**Excerpted text**
Under the Nuclear Waste Policy Act (NWPA), the Department of Energy (DOE) has primary responsibility to plan for and arrange the transportation of spent nuclear fuel to a geological repository. NRC licenses storage facilities and also approves the packages and requires transportation in accordance with a physical protection plan. Within DOT, RSPA issues hazardous materials regulations, the Federal Railroad Administration (FRA) issues rail safety regulations, the Federal Motor Carrier Safety Administration (FMCSA) issues motor carrier safety regulations, and the United States Coast Guard issues marine transportation safety regulations - all of which apply to the transportation of spent nuclear fuel and other radioactive materials. RSPA, DOE, and the Federal Emergency Management Agency (FEMA) have provided grants, courses, and course materials for emergency responder training related to this transportation.
I want to provide a brief overview of the regulatory requirements that would apply to spent fuel shipments to Yucca Mountain. Because of NRC's jurisdiction over these and other facets of nuclear waste and other radioactive materials transportation, and DOT's jurisdiction over hazardous materials transportation, the two agencies have entered into a Memorandum of Understanding (MOU) for the regulation of the transport of all radioactive materials. Under the MOU, NRC has the lead responsibility for the review and certification of the packages that are and will be used for spent nuclear fuel transportation. The MOU has been an effective vehicle for a sound regulatory program drawing upon the expertise of both agencies.

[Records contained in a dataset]

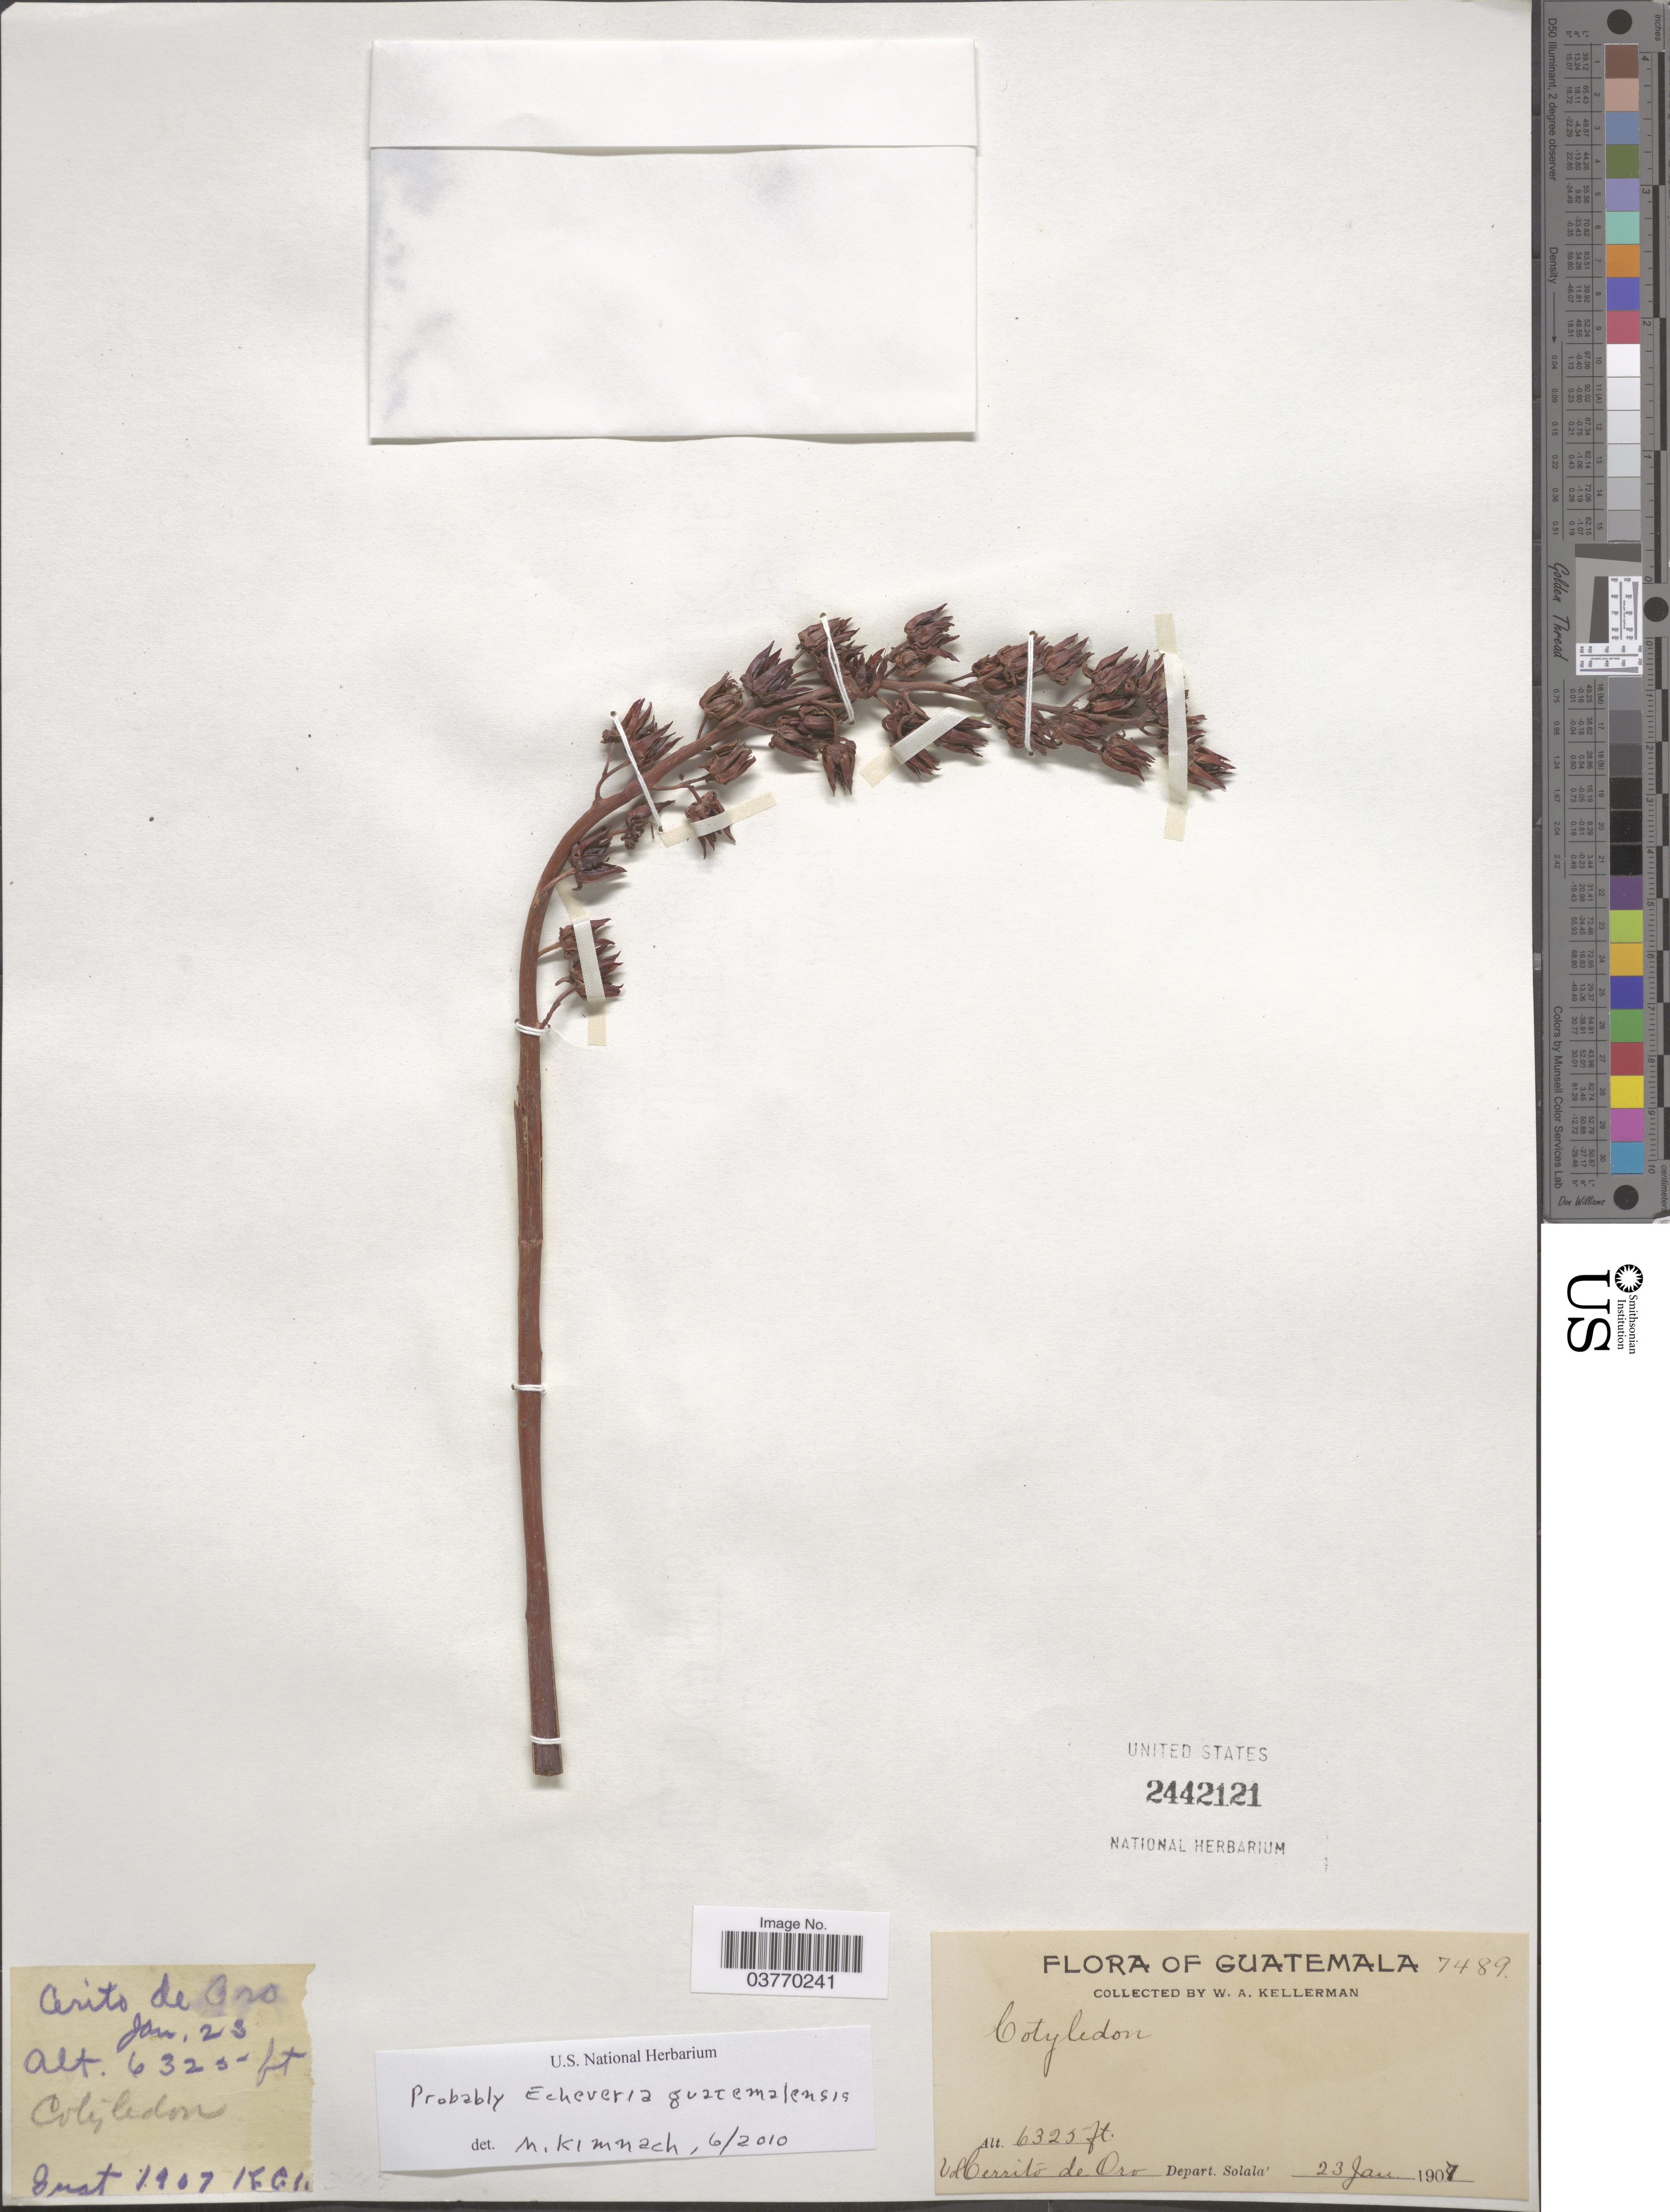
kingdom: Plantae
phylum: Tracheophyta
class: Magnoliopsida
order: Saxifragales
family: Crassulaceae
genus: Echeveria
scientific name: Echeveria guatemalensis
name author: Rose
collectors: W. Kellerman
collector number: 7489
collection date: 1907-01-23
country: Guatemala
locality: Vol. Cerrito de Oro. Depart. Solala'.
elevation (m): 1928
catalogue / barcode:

**Exercise task**
Copy the part of the text on spent nuclear fuel transportation rules, starting at "I want to provide" and ending at "of both agencies.".

**Reply to the exercise**
I want to provide a brief overview of the regulatory requirements that would apply to spent fuel shipments to Yucca Mountain. Because of NRC's jurisdiction over these and other facets of nuclear waste and other radioactive materials transportation, and DOT's jurisdiction over hazardous materials transportation, the two agencies have entered into a Memorandum of Understanding (MOU) for the regulation of the transport of all radioactive materials. Under the MOU, NRC has the lead responsibility for the review and certification of the packages that are and will be used for spent nuclear fuel transportation. The MOU has been an effective vehicle for a sound regulatory program drawing upon the expertise of both agencies.